Personne ne répondit. Alors, il se tourna vers son équipe rapprochée, l’air sévère.

 — Je sais que Charlemagne est prêt à envoyer des troupes contre nous mais je n’ai plus une armée suffisante pour le combattre. Dites-moi comment je dois faire en vue de lui résister.
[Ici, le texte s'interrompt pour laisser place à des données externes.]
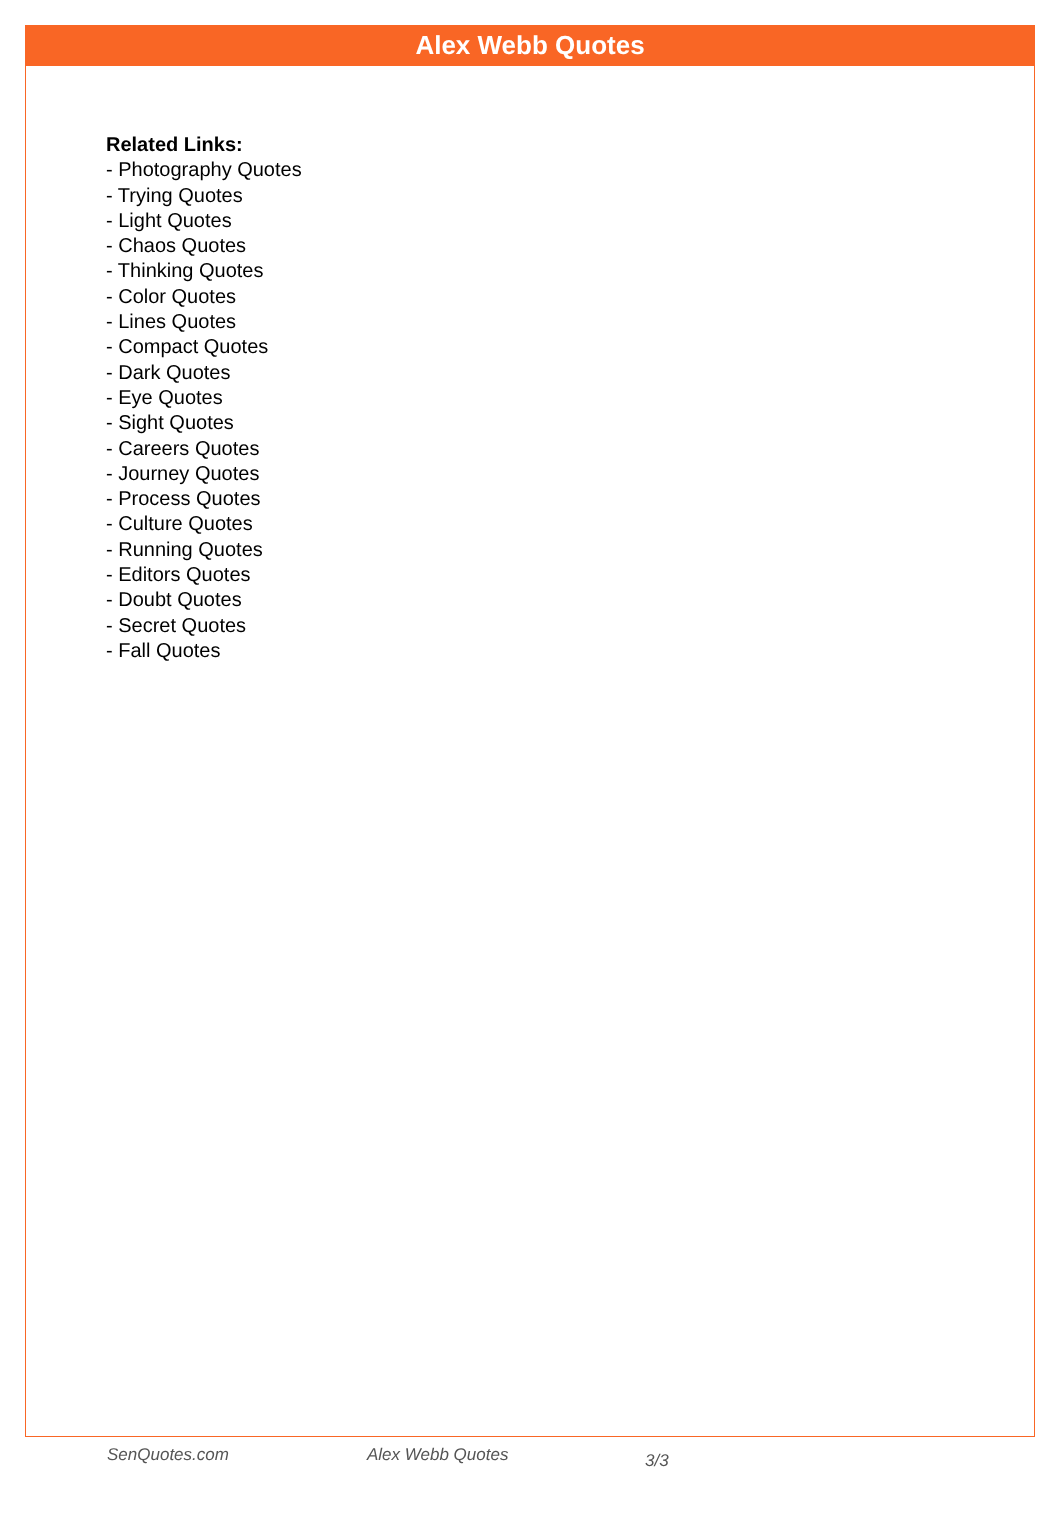Alex Webb Quotes
Related Links:
- Photography Quotes
- Trying Quotes
- Light Quotes
- Chaos Quotes
- Thinking Quotes
- Color Quotes
- Lines Quotes
- Compact Quotes
- Dark Quotes
- Eye Quotes
- Sight Quotes
- Careers Quotes
- Journey Quotes
- Process Quotes
- Culture Quotes
- Running Quotes
- Editors Quotes
- Doubt Quotes
- Secret Quotes
- Fall Quotes
SenQuotes.com Alex Webb Quotes 3/3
— Ne vous inquiétez pas. Je vous propose un plan, s’exclama Blancandrin. Vous savez combien Charlemagne est orgueilleux et fier. Donnez-lui l’assurance de vos fidèles services et jurez lui grande amitié. Fournissez-lui des ours, des lions, des chiens, sept cent chameaux et mille autours. Je suis sûr qu’il doit être fatigué de guerroyer et qu’il sera bien content de repartir chez lui à Aix. Il faudra en plus que vous acceptiez de devenir chrétien et d’être son vassal. S’il vous demande des otages – et afin de le mettre en confiance – envoyez-lui en une vingtaine et pas n’importe qui. Il lui faut un butin de qualité. Pourquoi ne pas envoyer les fils de bonnes familles ? Cela nous évitera de perdre notre honneur et d’être réduits à mendier ! Sur ma tête et par ma barbe qui flotte au vent, je vous parie que vous verrez aussitôt l’armée franque se défaire. Je suis sûr que les Francs repartiront chez eux. Et puis, viendra le temps où Charlemagne voudra organiser la fête de Saint-Michel à Aix. À ce moment-là, il ne nous entendra plus et n’aura aucune nouvelle de nous ! Mais il est cruel et je sais qu’il fera trancher la tête de nos otages. Ce sera quand même mieux que de perdre l’Espagne et de subir des maux et des misères.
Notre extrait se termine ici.